Unraveling the Mysteries of Mood Disorders

Symposium 26, "Genomic Investigations of Mood Disorders," will offer insight into new technology that allows investigators to scan the entire genome of patients with depression and bipolar disorder and search for molecules or groups of molecules that seem to be involved in these disorders, said Dr. Akil, adding that researchers have unearthed some novel groups of molecules that are very exciting and could potentially lead to drug discovery.

"This is early, basic research . . . but it's been surprisingly productive," she said. "This kind of science can move quickly, so in 5 or 10 years we may have something coming out of this work. That’s the hope. So, I think this is a symposium worth attending."

Psychiatric Risk and the Developing Brain

Symposium 34, "Neurodevelopment and its Relevance to Psychiatric Disorders" is also sure to generate interest, said Dr. Akil. Dr. Giedd, from NIMH — who received a lot of media attention a few years ago for a longitudinal magnetic resonance imaging (MRI) study showing that the development of the prefrontal cortex is much more protracted than initially thought — will present a continuation of this work.

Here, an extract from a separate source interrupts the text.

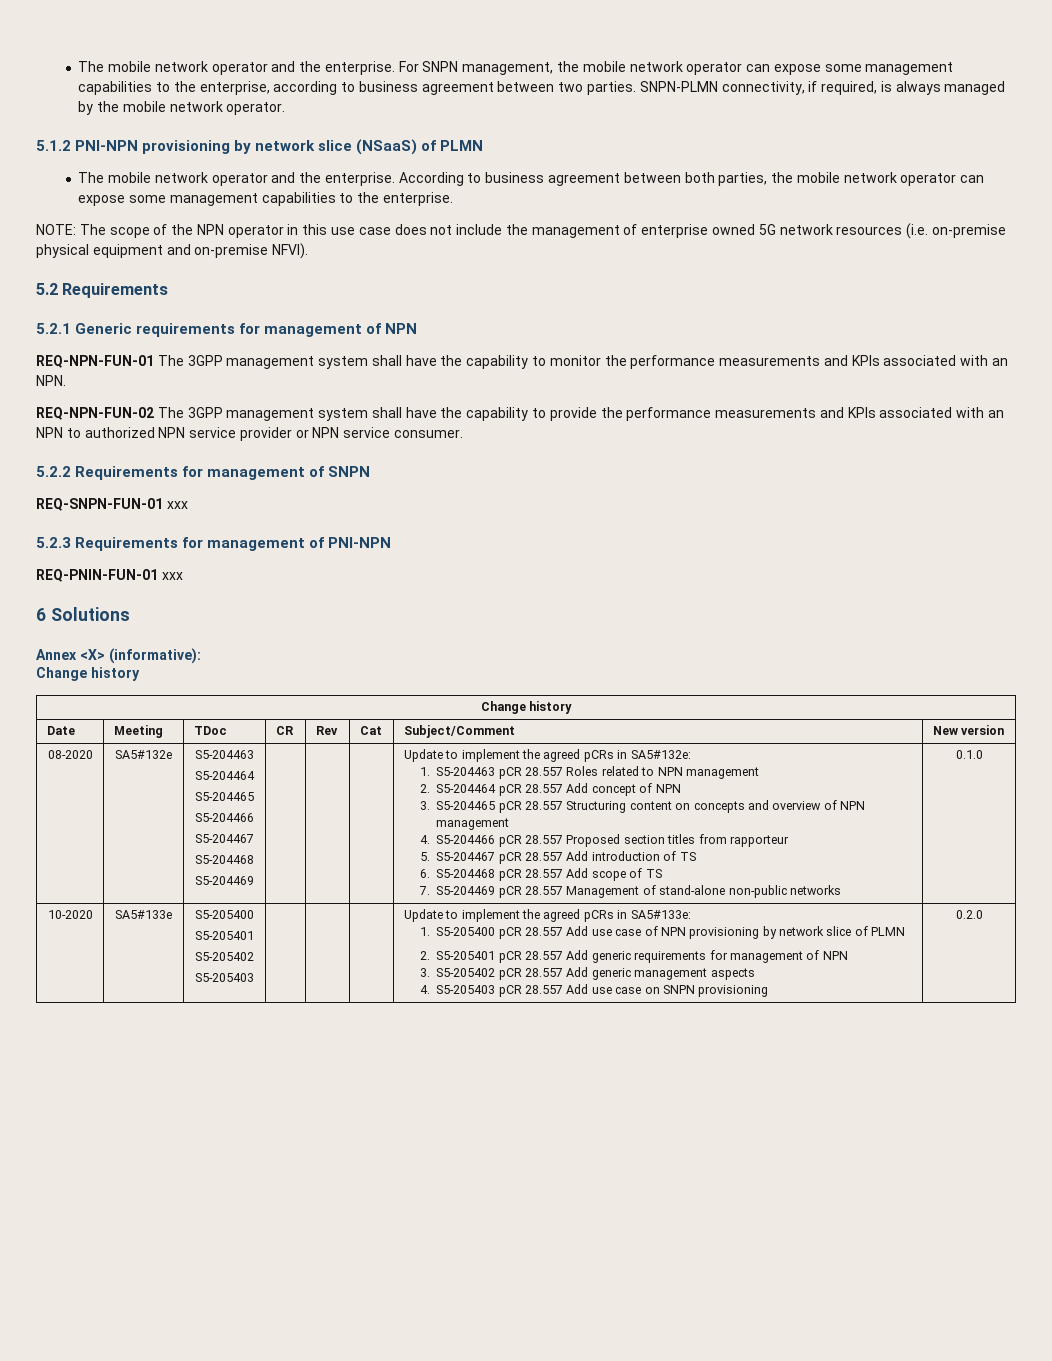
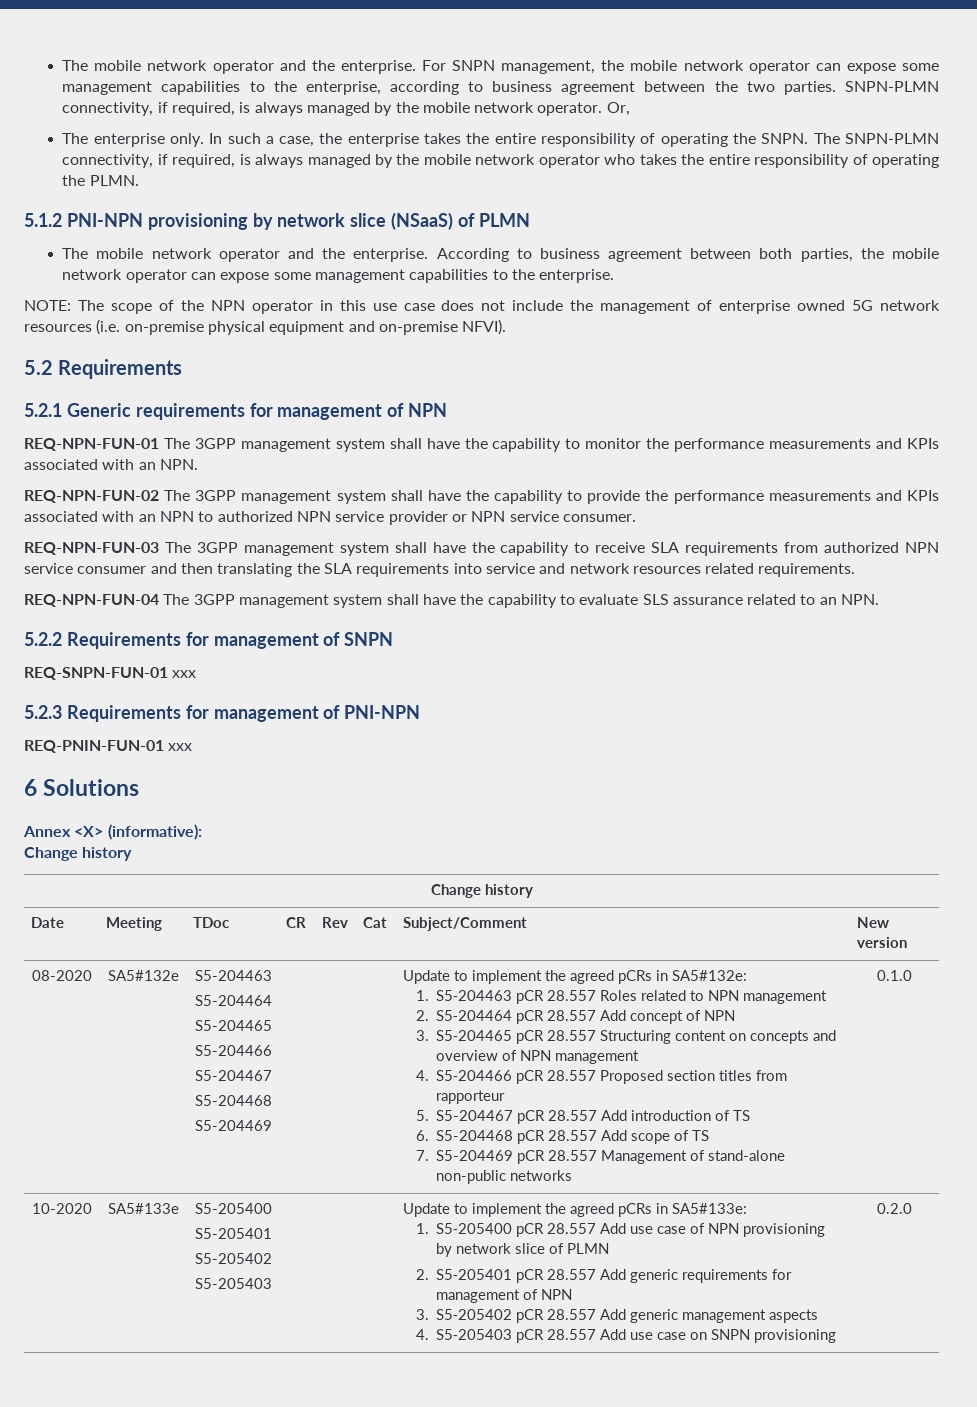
(555, 86) none -> [714,81,738,92] the
(286, 108) none -> [606,102,630,116] [62,133,940,147] [62,154,940,168] [62,175,139,186] Or, // The enterprise only. In such a case, the enterprise takes the entire responsibility of operating the SNPN. The SNPN-PLMN connectivity, if required, is always managed by the mobile network operator who takes the entire responsibility of operating the PLMN.
(464, 433) none -> [24,542,940,556] [24,563,856,577] [24,594,880,608] // REQ-NPN-FUN-03 The 3GPP management system shall have the capability to receive SLA requirements from authorized NPN service consumer and then translating the SLA requirements into service and network resources related requirements. // REQ-NPN-FUN-04 The 3GPP management system shall have the capability to evaluate SLS assurance related to an NPN.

Joseph Piven, MD, from the University of North Carolina at Chapel Hill, will provide insights about imaging studies in autism, and Philip Shaw, MD, from NIMH, will discuss brain development in attention deficit/hyperactivity disorder (ADHD).

Insights into Diagnosing Bipolar Disorder

In Symposium 35, "Research Advances: Brain Mechanisms of Bipolar Disorder and Major Depression," Ellen Leibenluft, MD, from NIMH, will present work that attempts to clarify the diagnosis of bipolar disorder in youth, which should be of great interest to practicing psychiatrists, said Dr. Akil. Hilary Blumberg, MD, from Yale School of Medicine, in New Haven, Connecticut, will talk about new advances in imaging and understanding brain circuitry in bipolar disorder.

Effects of Stress and Violence

Symposium 51, "Treating PTSD in a Violent World," will provide important useful insights for practitioners who treat this disorder, said Dr. Akil. "This type of research, services research, tends to focus on how to develop and put in place interventions that are effective in the real world, and this is extremely timely, with our soldiers coming back from Iraq," said Dr. Akil.